◆ GIVEN RECORDS

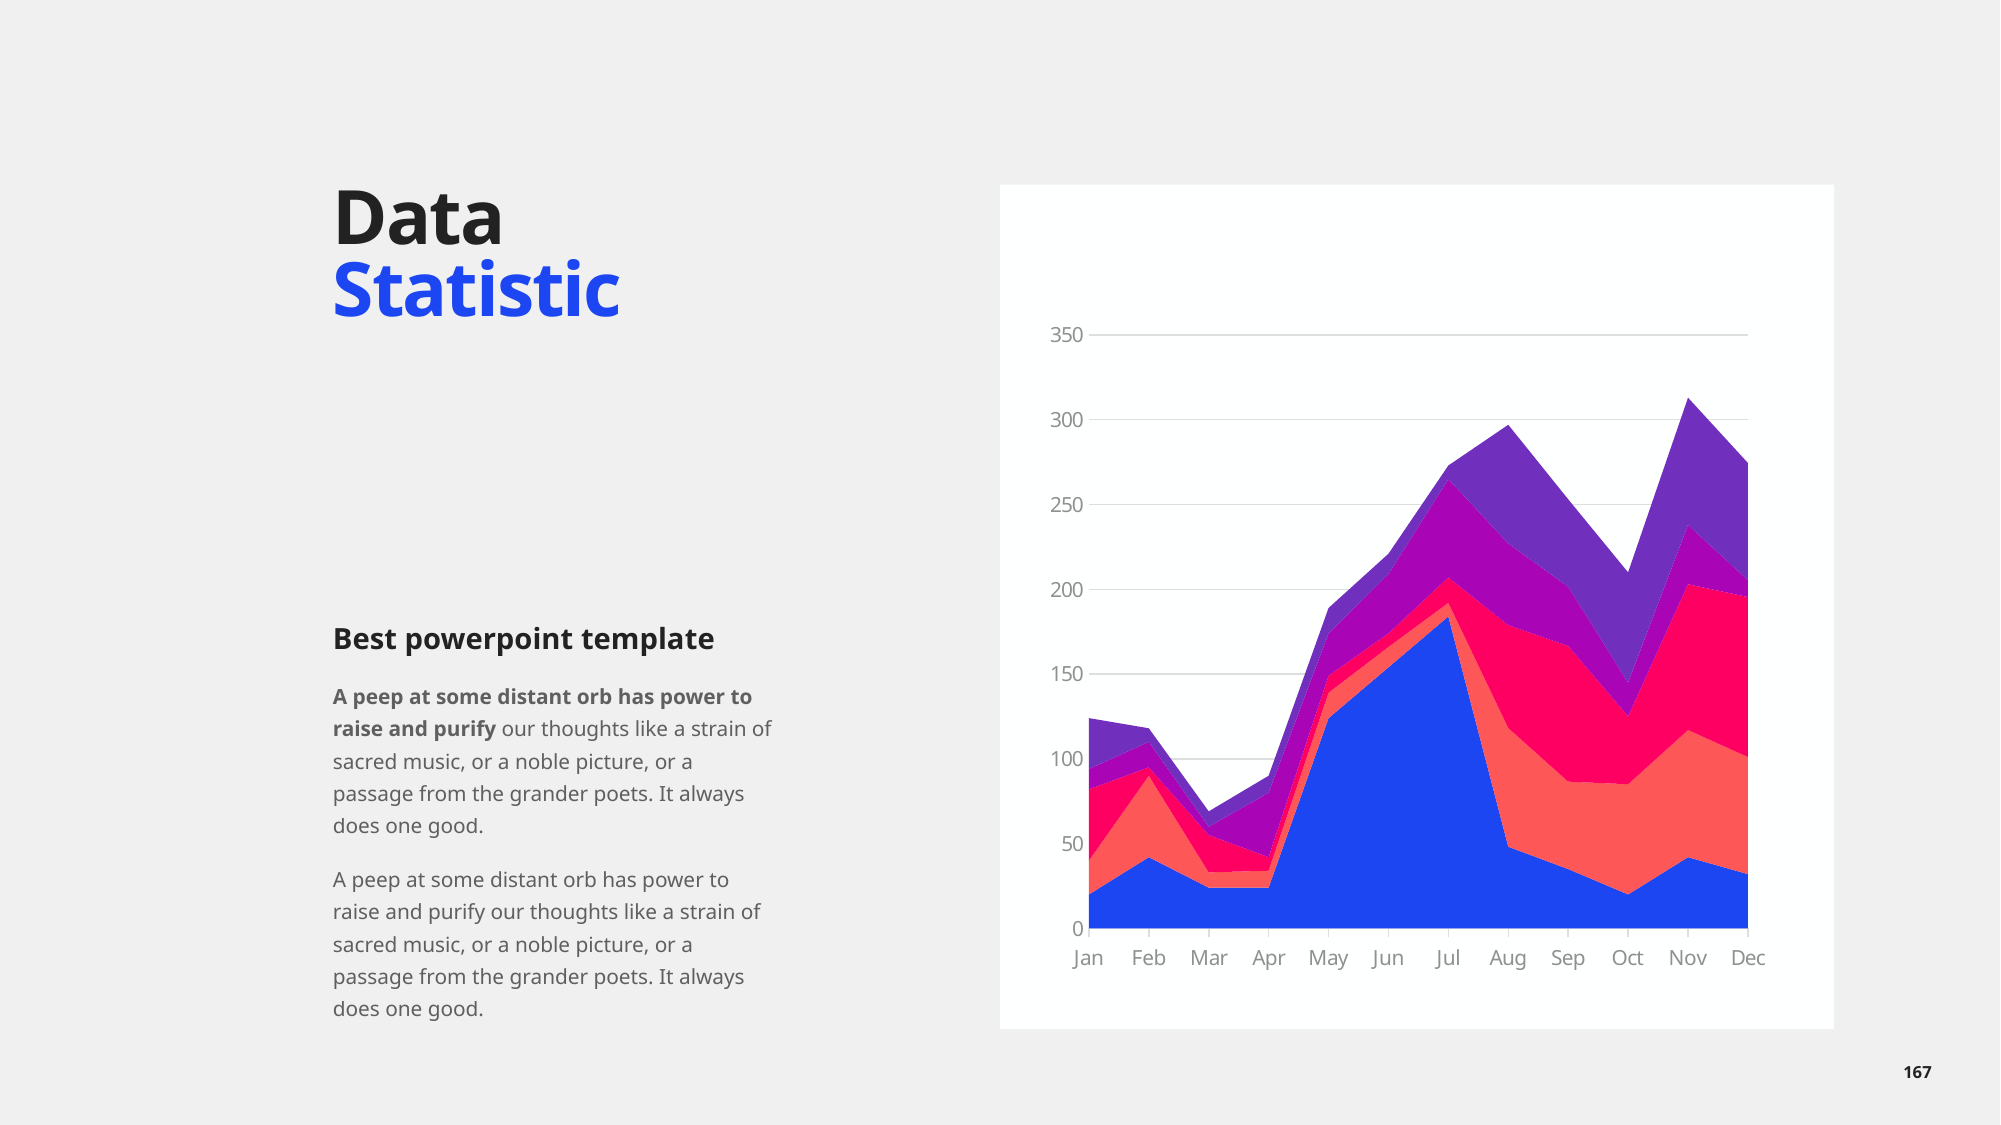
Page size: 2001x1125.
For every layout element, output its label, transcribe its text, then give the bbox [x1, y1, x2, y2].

chart [1049, 231, 1800, 1059]
text_box Best powerpoint template A peep at some distant orb has power to raise and purify our thoughts like a strain of sacred music, or a noble picture, or a passage from the grander poets. It always does one good. A peep at some distant orb has power to raise and purify our thoughts like a strain of sacred music, or a noble picture, or a passage from the grander poets. It always does one good. [332, 603, 810, 1027]
text_box [999, 184, 1835, 1030]
title Data Statistic [332, 155, 1835, 361]
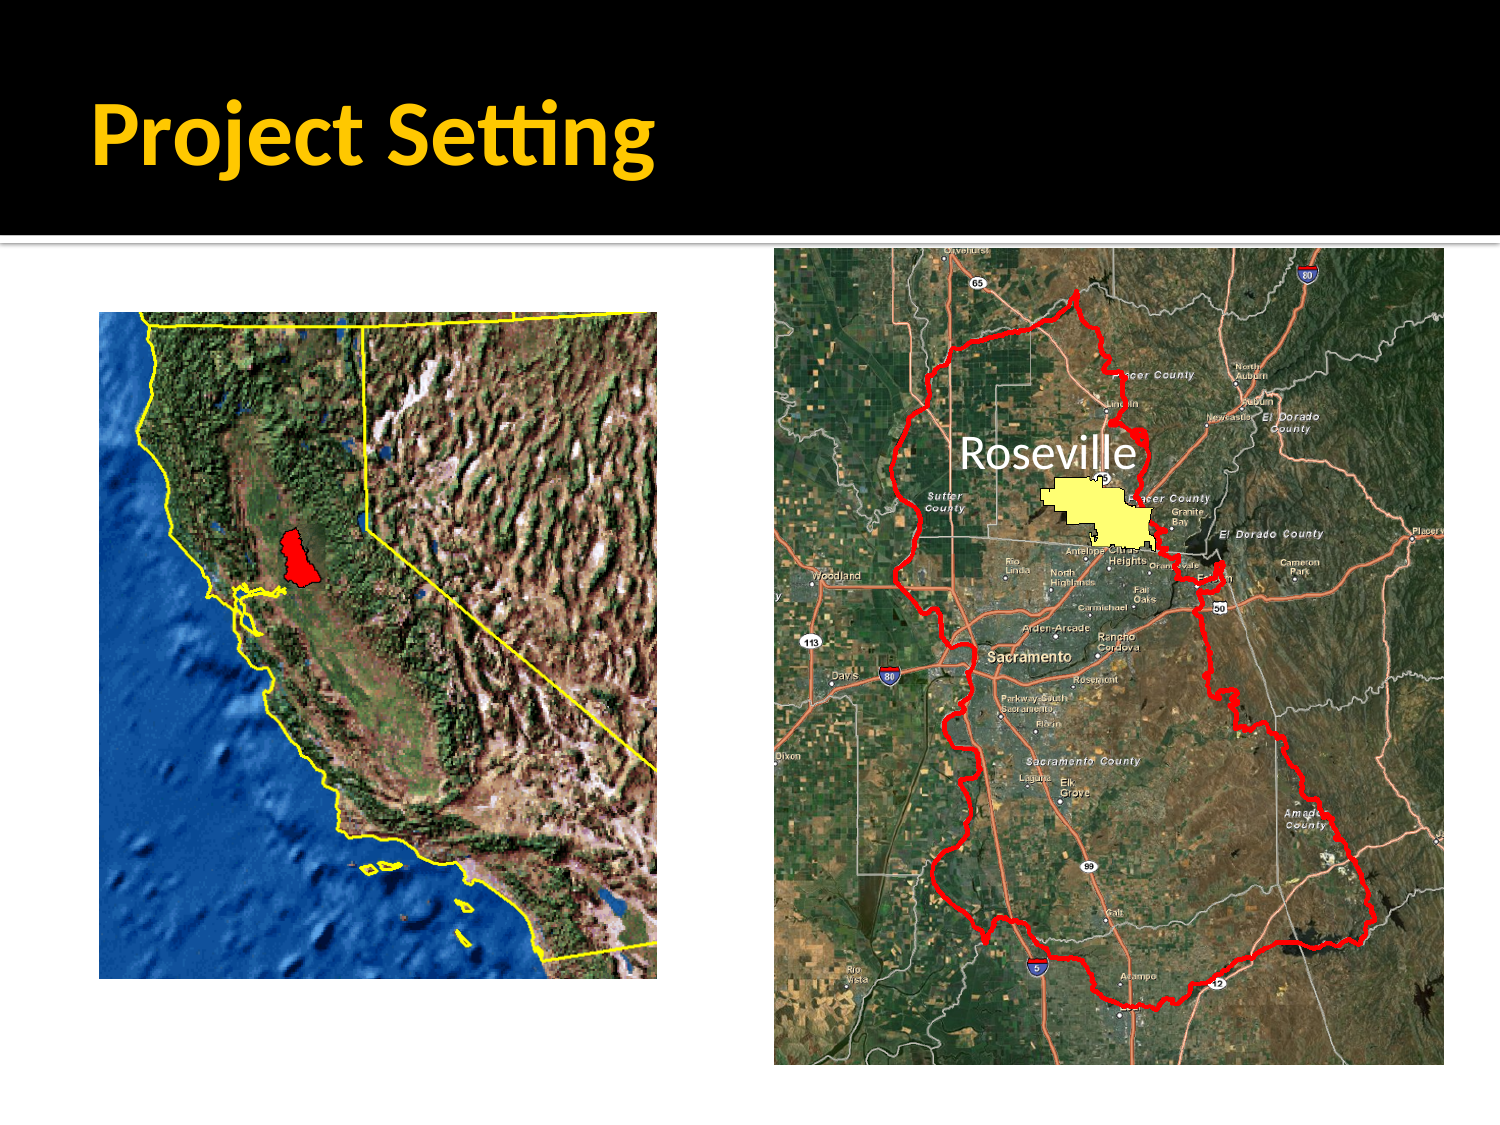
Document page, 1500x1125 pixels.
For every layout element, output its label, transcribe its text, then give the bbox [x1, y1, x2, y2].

picture [99, 312, 657, 979]
title Project Setting [75, 24, 1425, 231]
picture [774, 248, 1444, 1065]
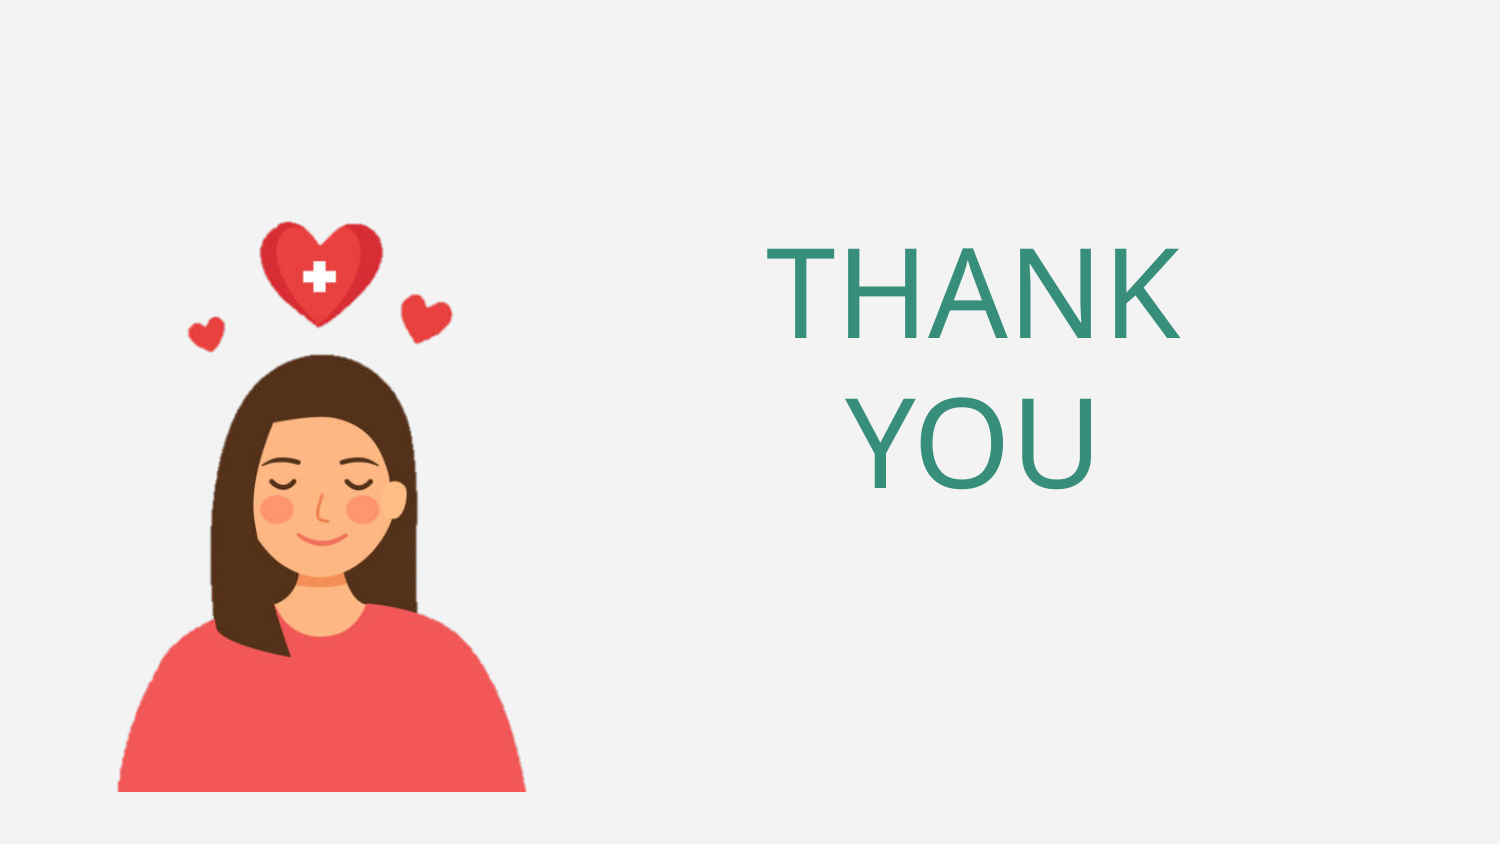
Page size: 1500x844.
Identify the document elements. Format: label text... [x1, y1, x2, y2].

text_box THANK YOU [649, 198, 1439, 740]
picture [0, 146, 645, 792]
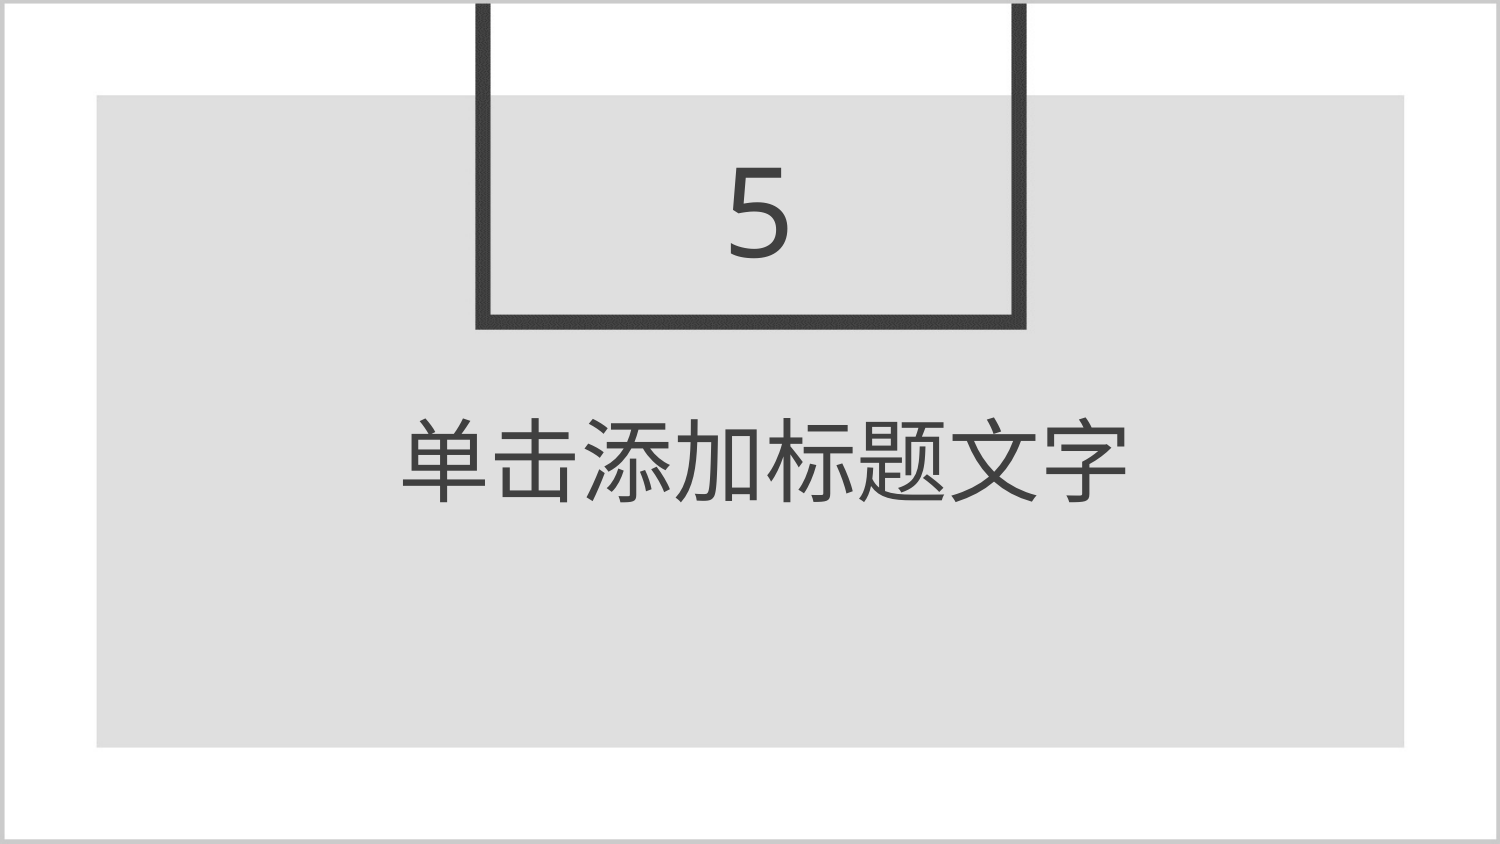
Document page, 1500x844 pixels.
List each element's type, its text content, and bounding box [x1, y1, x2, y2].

picture [0, 0, 1500, 844]
text_box 单击添加标题文字 [386, 398, 1144, 520]
text_box 5 [712, 126, 807, 288]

◆ YOUR TASK
Every line from the one holding "Document page, 1500x844 pixels." through the last line of the listing above should be set down exactly, and nothing more.

◆ THE ANSWER
Document page, 1500x844 pixels.
List each element's type, its text content, and bounding box [x1, y1, x2, y2].

picture [0, 0, 1500, 844]
text_box 单击添加标题文字 [386, 398, 1144, 520]
text_box 5 [712, 126, 807, 288]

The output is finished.